Verfahrensgang

AG Solingen (Urteil vom 23.09.2008; Aktenzeichen 15a C 21/08)

 

Tenor

1. Die Berufung der Berufungskläger vom 27.10.2008 gegen das Urteil des Amtsgerichts Solingen vom 23. September 2008 – Az.: 15 a C 21/08 – wird mit der Maßgabe zurückgewiesen, dass der in der Wohnungseigentümerversammlung vom 29. April 2008 zu Tagesordnungspunkt 5 gefasste Beschluss der Wohnungseigentümergemeinschaft … nur insoweit für ungültig erklärt wird, als er die Änderung der Verteilerschlüssel für die Kostenpositionen „Hausreinigung” und „Aufzüge” zum Inhalt hat.

2. Die Kosten des Rechtsstreits erster Instanz tragen die Beklagten; die Kosten des Rechtsstreits zweiter Instanz tragen die Berufungskläger.

3. Das Urteil ist vorläufig vollstreckbar.

 

Tatbestand

I.

Die Parteien bilden die Wohnungseigentümergemeinschaft ….

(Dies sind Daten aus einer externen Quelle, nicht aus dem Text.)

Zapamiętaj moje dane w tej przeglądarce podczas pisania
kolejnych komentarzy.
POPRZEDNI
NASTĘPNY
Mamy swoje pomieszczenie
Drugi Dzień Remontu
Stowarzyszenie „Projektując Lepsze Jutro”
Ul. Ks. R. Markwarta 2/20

§ 12 Abs. 1 S. 2 der Teilungserklärung der Gemeinschaft (Bl. 38 d.A.) sieht für das Gemeinschaftseigentum eine Kosten- und Lastenverteilung im Verhältnis der Miteigentumsanteile vor. Im Jahr 2005 beschlossen die Eigentümer die Umlage der Kosten für die Hausreinigung nach dem Verteilerschlüssel „Personen × Monate”. Die Nichtigkeit dieses Beschlusses wegen fehlender Beschlusskompetenz steht zwischen den Parteien außer Zweifel.

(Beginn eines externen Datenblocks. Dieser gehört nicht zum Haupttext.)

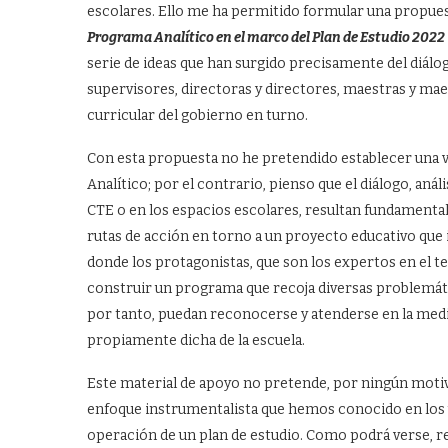
escolares. Ello me ha permitido formular una propu
Programa Analítico en el marco del Plan de Estudio 2022
serie de ideas que han surgido precisamente del diálo
supervisores, directoras y directores, maestras y mae
curricular del gobierno en turno.
Con esta propuesta no he pretendido establecer una v
Analítico; por el contrario, pienso que el diálogo, aná
CTE o en los espacios escolares, resultan fundament
rutas de acción en torno a un proyecto educativo que
donde los protagonistas, que son los expertos en el 
construir un programa que recoja diversas problemáti
por tanto, puedan reconocerse y atenderse en la medida
propiamente dicha de la escuela.
Este material de apoyo no pretende, por ningún motiv
enfoque instrumentalista que hemos conocido en los úl
operación de un plan de estudio. Como podrá verse, r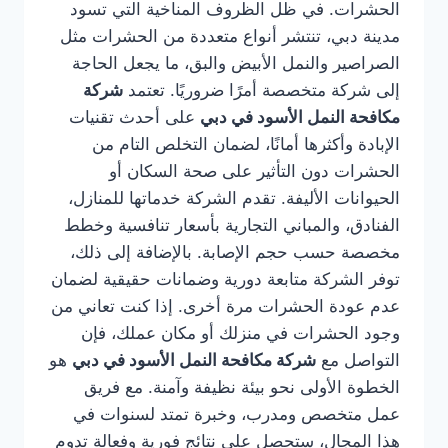
الحشرات. في ظل الظروف المناخية التي تسود
مدينة دبي، تنتشر أنواع متعددة من الحشرات مثل
الصراصير والنمل الأبيض والبق، ما يجعل الحاجة
إلى شركة متخصصة أمرًا ضروريًا. تعتمد
شركة
مكافحة النمل الأسود في دبي
على أحدث تقنيات
الإبادة وأكثرها أمانًا، لضمان التخلص التام من
الحشرات دون التأثير على صحة السكان أو
الحيوانات الأليفة. تقدم الشركة خدماتها للمنازل،
الفنادق، والمباني التجارية بأسعار تنافسية وخطط
مخصصة حسب حجم الإصابة. بالإضافة إلى ذلك،
توفر الشركة متابعة دورية وضمانات حقيقية لضمان
عدم عودة الحشرات مرة أخرى. إذا كنت تعاني من
وجود الحشرات في منزلك أو مكان عملك، فإن
التواصل مع
شركة مكافحة النمل الأسود في دبي
هو
الخطوة الأولى نحو بيئة نظيفة وآمنة. مع فريق
عمل متخصص ومدرب، وخبرة تمتد لسنوات في
هذا المجال، ستحصل على نتائج فورية وفعالة تدوم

In der Eigentümerversammlung vom 29. April 2008 wurden unter anderem mehrere Beschlüsse zur Neuverteilung der Kostentragungspflicht gefasst. Unter dem Tagesordnungspunkt 4 Beschlussantrag Nr. 2 beschlossen die Wohnungseigentümer mehrheitlich (11 Ja-Stimmen, 1 Nein-Stimme, 3 Enthaltungen), dass die Kosten der Hausreinigung in der Jahresabrechnung 2007 entgegen dem Wirtschaftsplan nach Wohneinheiten umgelegt werden. Zu Tagesordnungspunkt 5 erfolgte eine Beschlussfassung dahingehend, dass dem Wirtschaftsplan und der Jahresabrechnung 2008 bezüglich der Kostenpositionen „Hausreinigung”, „Müllgebühren”, „Wasser/Abwasser” und „Aufzüge” neue Verteilerschlüssel zugrundegelegt werden. Kosten für „Hausreinigung” und „Aufzüge” sollten demgemäß nach Wohneinheiten (Verteilerschlüssel 213) abgerechnet werden. Unter Tagesordnungspunkt 6 beschlossen die anwesenden Eigentümer einstimmig den Wirtschaftsplan für das Jahr 2008 unter Berücksichtigung der entsprechend Tagesordnungspunkt 5 geänderten Verteilerschlüssel.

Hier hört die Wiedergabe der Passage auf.